1. Blockchain is indeed the general trend. Investing in blockchain can be carried out in the following aspects: 1, entering the blockchain industry. 2. Half of the blockchain is digital currency market, with various digital currency such as Bitcoin, Ethereum and Litecoin.

Second, the currency circle contract can be played, but the currency circle does not recommend newcomers to play the contract, mainly because Xiaobai has not experienced the ups and downs of the currency circle and his psychological endurance is limited.

To make a contract, first of all, you should be steady. Don't be like a headless fly after losing money. You should learn to make a comeback and sum up the lessons. Secondly, don't be too greedy, and know how to switch packages for safety; Know how to stop loss in time and don't operate against the trend. Fourth, watch more and move less when sideways. Find a suitable inventory location to enter the site. There is a trick. If the index has fallen for a long time and is currently in a sideways period, the index has been unable to fall to the previous low point, indicating that the previous low point is a support level and an opportunity to do more; When it goes up, it is also an opportunity to short.

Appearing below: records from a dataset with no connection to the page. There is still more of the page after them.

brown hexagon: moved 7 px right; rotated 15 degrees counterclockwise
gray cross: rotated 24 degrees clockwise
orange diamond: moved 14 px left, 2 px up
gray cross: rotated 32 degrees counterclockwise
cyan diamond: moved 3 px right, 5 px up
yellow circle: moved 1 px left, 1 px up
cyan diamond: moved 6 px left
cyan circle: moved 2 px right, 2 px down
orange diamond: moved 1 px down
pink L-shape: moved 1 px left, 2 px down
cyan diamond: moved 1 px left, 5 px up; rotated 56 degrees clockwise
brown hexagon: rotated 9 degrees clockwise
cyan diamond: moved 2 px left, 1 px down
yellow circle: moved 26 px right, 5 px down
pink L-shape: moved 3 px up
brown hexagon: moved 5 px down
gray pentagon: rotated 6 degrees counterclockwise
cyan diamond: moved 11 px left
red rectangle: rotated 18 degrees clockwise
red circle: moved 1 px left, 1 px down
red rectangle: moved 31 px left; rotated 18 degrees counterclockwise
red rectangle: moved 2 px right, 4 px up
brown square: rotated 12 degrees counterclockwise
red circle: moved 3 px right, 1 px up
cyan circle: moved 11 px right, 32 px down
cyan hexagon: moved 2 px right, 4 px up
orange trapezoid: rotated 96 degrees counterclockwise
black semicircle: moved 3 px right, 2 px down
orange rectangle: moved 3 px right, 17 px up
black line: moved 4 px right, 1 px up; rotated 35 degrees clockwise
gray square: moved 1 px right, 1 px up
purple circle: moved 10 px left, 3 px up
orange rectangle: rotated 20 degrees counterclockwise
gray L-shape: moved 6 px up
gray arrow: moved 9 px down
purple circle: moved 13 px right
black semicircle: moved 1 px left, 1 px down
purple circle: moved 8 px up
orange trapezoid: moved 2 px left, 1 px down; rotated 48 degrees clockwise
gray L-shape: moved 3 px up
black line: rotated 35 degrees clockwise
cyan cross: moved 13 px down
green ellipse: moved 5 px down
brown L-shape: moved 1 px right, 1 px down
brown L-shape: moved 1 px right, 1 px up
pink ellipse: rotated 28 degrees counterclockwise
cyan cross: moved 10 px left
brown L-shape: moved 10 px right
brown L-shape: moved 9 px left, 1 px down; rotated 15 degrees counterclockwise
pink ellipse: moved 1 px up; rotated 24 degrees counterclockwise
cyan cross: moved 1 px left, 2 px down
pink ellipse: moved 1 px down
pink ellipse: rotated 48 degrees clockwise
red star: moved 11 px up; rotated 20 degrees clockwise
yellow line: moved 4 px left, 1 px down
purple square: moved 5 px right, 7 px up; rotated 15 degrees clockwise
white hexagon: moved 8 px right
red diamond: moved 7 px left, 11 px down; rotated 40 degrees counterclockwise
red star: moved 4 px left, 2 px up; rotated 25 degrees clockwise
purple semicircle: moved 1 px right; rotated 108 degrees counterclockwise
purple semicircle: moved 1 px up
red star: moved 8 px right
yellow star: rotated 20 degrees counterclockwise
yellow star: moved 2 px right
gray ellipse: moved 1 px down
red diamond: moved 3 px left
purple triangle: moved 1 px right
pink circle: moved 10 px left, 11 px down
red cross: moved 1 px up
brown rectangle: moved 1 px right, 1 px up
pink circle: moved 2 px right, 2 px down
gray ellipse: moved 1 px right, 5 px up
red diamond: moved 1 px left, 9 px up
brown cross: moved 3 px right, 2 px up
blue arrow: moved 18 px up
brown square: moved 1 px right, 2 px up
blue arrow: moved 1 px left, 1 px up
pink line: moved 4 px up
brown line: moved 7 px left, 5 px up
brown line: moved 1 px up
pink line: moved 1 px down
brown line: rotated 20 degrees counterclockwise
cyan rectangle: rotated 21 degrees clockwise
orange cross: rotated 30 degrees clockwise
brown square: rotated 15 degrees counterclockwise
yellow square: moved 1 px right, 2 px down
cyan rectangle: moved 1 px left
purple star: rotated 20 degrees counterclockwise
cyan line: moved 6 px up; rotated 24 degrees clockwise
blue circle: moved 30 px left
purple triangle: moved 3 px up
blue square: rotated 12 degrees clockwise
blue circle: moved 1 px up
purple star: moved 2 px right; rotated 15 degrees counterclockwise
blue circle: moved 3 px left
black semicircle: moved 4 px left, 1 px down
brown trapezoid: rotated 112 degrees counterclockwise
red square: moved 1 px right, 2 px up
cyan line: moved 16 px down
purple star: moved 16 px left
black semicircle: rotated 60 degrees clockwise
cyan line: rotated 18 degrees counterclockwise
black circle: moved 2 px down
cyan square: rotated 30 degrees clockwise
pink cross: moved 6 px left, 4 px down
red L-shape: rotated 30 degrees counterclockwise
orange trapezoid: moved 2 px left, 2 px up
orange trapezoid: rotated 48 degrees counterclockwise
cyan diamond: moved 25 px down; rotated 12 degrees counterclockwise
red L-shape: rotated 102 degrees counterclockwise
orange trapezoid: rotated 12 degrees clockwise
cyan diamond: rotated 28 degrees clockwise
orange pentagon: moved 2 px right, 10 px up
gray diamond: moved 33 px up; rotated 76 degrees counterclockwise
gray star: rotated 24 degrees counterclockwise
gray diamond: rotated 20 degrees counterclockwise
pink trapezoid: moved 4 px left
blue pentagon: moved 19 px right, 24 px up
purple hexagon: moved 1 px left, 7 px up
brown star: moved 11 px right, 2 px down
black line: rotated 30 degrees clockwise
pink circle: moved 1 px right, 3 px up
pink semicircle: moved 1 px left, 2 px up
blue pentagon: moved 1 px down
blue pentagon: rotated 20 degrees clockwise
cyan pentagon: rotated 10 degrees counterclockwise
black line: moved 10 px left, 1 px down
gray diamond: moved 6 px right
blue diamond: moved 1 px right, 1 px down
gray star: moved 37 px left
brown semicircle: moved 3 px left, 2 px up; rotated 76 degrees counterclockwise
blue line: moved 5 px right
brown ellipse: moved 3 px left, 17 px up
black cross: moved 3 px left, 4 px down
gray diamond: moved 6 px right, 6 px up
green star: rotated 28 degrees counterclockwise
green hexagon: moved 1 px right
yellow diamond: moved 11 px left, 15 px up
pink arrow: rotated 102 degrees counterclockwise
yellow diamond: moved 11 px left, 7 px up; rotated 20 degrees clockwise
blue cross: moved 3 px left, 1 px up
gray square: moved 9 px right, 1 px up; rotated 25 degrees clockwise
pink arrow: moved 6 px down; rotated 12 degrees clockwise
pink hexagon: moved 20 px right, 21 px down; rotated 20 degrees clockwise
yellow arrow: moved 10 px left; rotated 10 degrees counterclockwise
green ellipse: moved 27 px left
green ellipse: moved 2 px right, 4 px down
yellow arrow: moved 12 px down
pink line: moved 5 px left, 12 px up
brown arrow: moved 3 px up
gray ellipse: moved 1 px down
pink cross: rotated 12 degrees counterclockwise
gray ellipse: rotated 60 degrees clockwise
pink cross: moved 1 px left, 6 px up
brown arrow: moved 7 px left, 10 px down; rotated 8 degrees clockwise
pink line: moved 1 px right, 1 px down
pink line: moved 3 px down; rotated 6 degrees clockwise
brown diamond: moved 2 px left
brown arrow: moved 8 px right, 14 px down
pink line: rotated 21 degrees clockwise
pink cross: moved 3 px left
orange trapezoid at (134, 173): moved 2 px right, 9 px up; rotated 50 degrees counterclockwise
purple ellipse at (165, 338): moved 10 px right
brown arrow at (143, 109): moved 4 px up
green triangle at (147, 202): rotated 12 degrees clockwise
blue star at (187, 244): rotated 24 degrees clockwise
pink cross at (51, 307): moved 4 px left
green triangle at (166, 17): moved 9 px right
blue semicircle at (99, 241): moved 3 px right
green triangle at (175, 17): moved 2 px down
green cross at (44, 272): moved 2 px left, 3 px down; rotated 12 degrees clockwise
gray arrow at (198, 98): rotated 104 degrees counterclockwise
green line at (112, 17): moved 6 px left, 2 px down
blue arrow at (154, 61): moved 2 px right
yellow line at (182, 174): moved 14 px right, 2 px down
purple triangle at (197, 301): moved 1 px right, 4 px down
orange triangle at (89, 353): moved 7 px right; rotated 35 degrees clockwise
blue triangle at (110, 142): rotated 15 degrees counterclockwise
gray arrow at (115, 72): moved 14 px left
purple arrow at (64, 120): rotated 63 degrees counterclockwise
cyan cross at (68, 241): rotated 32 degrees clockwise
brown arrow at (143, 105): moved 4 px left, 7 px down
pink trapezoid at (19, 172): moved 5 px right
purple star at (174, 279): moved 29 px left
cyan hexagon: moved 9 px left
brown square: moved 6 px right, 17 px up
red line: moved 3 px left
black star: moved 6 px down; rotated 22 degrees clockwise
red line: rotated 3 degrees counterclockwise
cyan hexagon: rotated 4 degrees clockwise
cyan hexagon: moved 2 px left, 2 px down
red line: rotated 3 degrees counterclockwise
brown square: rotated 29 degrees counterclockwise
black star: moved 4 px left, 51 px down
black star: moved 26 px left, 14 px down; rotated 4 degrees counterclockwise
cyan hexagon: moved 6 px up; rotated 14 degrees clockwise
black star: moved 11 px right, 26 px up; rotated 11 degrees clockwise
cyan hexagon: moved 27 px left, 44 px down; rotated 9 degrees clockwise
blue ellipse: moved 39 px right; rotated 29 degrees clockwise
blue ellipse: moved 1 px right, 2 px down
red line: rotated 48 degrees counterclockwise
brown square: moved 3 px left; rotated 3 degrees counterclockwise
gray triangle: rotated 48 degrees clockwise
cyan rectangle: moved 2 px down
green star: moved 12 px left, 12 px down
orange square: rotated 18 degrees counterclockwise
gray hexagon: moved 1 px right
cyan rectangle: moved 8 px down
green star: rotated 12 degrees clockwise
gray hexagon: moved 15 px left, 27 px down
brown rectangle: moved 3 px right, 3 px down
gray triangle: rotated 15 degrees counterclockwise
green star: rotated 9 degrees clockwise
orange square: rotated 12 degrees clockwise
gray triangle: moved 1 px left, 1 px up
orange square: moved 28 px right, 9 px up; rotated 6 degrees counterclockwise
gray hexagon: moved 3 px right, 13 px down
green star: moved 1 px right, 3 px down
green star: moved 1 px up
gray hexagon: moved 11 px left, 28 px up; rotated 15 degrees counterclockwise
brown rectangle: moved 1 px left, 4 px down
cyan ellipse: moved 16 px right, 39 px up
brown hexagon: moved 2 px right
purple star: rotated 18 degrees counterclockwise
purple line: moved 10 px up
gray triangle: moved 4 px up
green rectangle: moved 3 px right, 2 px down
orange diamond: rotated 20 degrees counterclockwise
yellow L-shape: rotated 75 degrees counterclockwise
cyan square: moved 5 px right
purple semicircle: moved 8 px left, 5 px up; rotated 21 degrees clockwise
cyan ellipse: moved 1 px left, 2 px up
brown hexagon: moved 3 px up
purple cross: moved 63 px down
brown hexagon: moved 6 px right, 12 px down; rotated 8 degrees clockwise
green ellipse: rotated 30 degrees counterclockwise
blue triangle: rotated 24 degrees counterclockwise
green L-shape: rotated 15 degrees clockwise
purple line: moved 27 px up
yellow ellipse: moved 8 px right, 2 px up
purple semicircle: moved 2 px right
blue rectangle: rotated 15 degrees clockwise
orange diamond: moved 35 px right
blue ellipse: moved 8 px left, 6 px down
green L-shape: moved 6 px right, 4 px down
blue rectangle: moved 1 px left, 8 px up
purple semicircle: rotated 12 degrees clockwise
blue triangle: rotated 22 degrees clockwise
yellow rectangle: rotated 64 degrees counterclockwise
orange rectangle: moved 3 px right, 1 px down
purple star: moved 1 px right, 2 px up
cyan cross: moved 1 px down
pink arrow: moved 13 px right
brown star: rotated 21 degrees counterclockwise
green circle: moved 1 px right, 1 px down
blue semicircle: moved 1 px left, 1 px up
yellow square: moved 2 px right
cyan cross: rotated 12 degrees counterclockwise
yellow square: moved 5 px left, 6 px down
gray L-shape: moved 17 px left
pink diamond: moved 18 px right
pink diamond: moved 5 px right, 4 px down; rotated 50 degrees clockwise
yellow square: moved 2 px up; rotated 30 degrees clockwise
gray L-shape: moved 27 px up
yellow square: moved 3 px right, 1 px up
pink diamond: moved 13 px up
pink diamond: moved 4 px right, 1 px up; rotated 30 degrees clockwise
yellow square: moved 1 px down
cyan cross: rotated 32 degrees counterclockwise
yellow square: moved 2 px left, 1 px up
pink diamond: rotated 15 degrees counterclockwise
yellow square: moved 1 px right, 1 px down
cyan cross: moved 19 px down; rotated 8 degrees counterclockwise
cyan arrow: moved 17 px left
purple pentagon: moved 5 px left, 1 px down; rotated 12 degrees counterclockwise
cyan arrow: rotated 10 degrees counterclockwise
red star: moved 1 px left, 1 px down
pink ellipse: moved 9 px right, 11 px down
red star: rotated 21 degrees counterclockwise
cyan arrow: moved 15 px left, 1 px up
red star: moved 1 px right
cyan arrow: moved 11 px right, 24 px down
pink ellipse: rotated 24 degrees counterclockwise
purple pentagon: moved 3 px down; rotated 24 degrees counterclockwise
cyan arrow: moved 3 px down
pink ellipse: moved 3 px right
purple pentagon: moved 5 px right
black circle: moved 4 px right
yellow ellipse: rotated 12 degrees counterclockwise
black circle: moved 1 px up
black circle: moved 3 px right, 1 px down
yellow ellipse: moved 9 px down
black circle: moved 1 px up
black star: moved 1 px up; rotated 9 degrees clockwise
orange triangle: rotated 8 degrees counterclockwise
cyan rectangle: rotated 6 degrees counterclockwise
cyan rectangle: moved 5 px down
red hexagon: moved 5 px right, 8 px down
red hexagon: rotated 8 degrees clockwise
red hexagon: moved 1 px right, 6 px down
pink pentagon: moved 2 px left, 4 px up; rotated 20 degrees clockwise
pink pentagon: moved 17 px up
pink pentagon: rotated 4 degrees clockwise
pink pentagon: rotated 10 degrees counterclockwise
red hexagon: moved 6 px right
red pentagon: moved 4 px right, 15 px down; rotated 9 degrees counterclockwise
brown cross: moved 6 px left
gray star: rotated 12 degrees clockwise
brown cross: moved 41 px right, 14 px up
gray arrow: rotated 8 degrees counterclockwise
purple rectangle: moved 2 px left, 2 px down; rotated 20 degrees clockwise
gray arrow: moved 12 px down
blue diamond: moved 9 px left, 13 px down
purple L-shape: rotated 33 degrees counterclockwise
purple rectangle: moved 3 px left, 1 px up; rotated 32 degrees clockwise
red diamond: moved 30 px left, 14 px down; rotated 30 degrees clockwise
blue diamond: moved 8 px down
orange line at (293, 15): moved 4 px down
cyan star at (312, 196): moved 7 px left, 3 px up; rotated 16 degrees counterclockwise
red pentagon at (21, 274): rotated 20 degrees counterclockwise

Third, arbitrage is also called "interest arbitrage". There are two main forms:

(1) No arbitrage. That is, using the interest rate difference between the capital markets of the two countries, short-term funds will be transferred from the low interest rate market to the high interest rate market to obtain spread income.

(2) arbitrage. That is to say, the arbitrageurs use forward foreign exchange transactions to avoid the risk of exchange rate changes while transferring short-term funds from place A to place B for arbitrage. Arbitrage will change the relationship between supply and demand in different capital markets, make the short-term capital interest rates in different places tend to be consistent, narrow the difference between the recent exchange rate and the forward exchange rate of money, and keep the interest rate difference in the capital market in balance with the exchange rate difference in the foreign exchange market, thus objectively strengthening the integration of international financial markets.